## Excerpted text
———
S&P 500 1,104.81 +3.09 (+0.28%)
10-Yr Bond 4.465% -0.010


1:30PM: S&P pushes into positive territory and to highs of the day...there is a lot of market talk, and journalist articles, that the risks associated with terrorist attacks are now "in the market"...we'll leave that for the reader to decide, but the action today is constructive given the resilience in the face of this factor...there are no major earnings reports after the close today, but there are plenty of reports still to come on Tuesday through Thursday...Friday brings the July employment data...NYSE Adv/Dec 1410/ 1748, Nasdaq Adv/Dec 952/2171

12:55PM: Little change in the overall trend as stocks remain on the defensive... Technology, biotech, brokerage, airline, and oil service stocks continue to be big weights and curb the market's upside momentum... The post secondary education area has also been a group that has stuck out on the downside... Corinthian Colleges (COCO 10.58 -8.14) dramatically reduced its outlook for 4Q04 (June), 1Q05 (Sept), FY04, and FY05 citing higher than anticipated costs and weaker than expected revenues...
———
## Work request a
Answer these questions from the market commentary:
(i) What data does Friday bring?
(ii) Which company dramatically reduced its outlook, citing higher than anticipated costs and weaker than expected revenues?
(iii) What were the NYSE advance/decline figures at 1:30PM?

## Data records
———
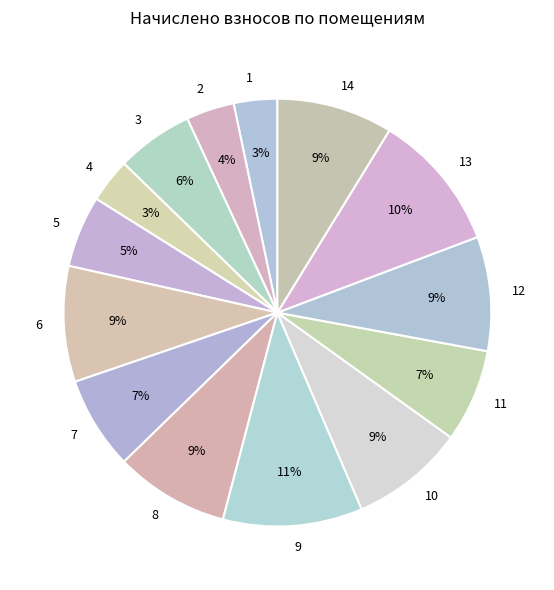

Is there a majority slice in this chart?

No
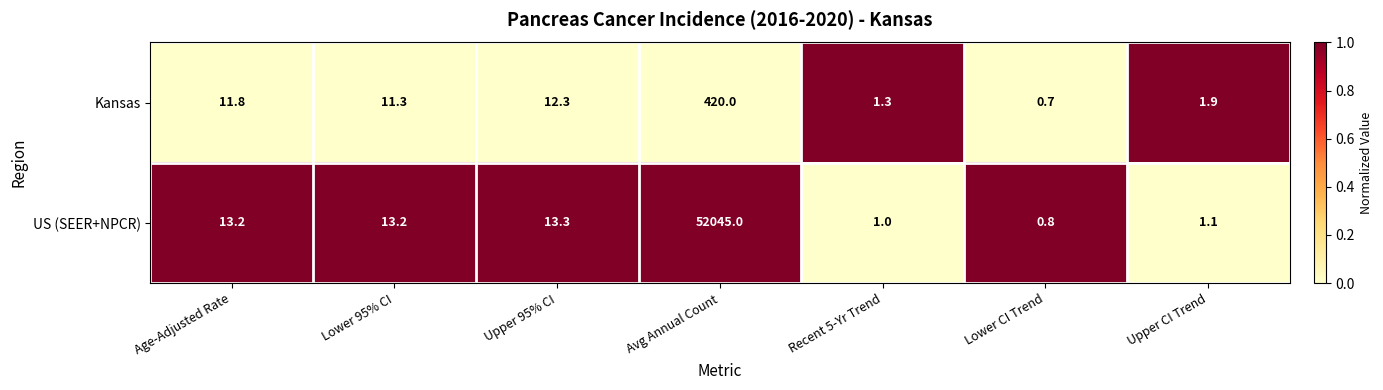

Which series has the largest range (max minus min)?

US (SEER+NPCR)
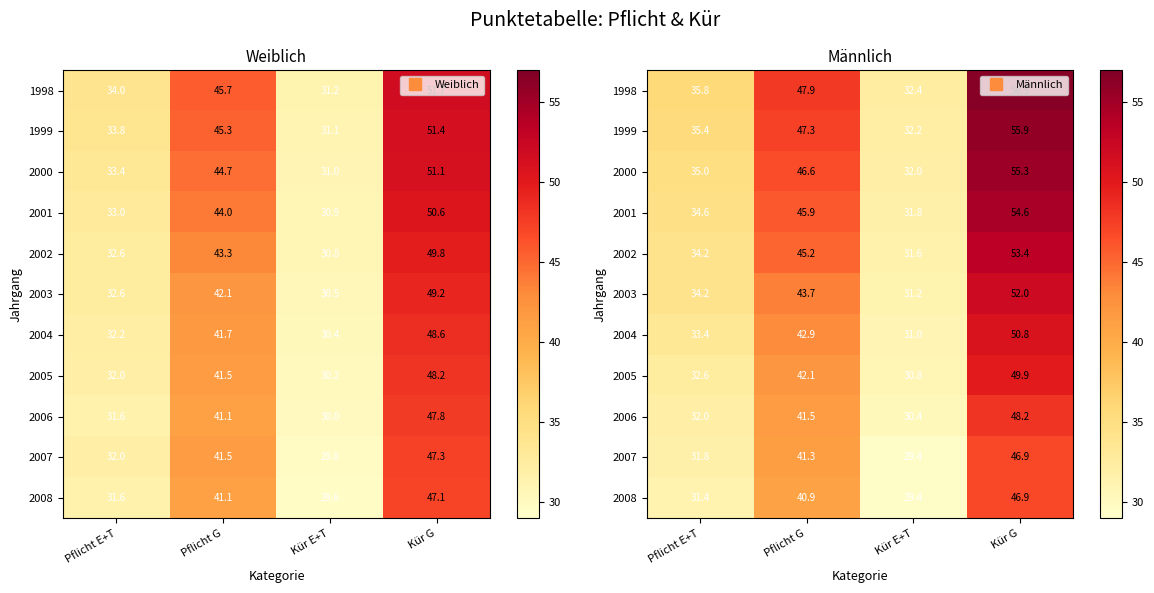

What is the difference between the second highest and second lowest values in the 2006 series?

9.5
———
## Work request b
Recast every line of the chart records as a JSON list of strings, one string per line, skipping blank lines and leaving out the pictures.

## Task result a
(i) The July employment data.
(ii) Corinthian Colleges (COCO).
(iii) 1410/1748.

## Task result b
[
  "Is there a majority slice in this chart?",
  "No",
  "Which series has the largest range (max minus min)?",
  "US (SEER+NPCR)",
  "What is the difference between the second highest and second lowest values in the 2006 series?",
  "9.5"
]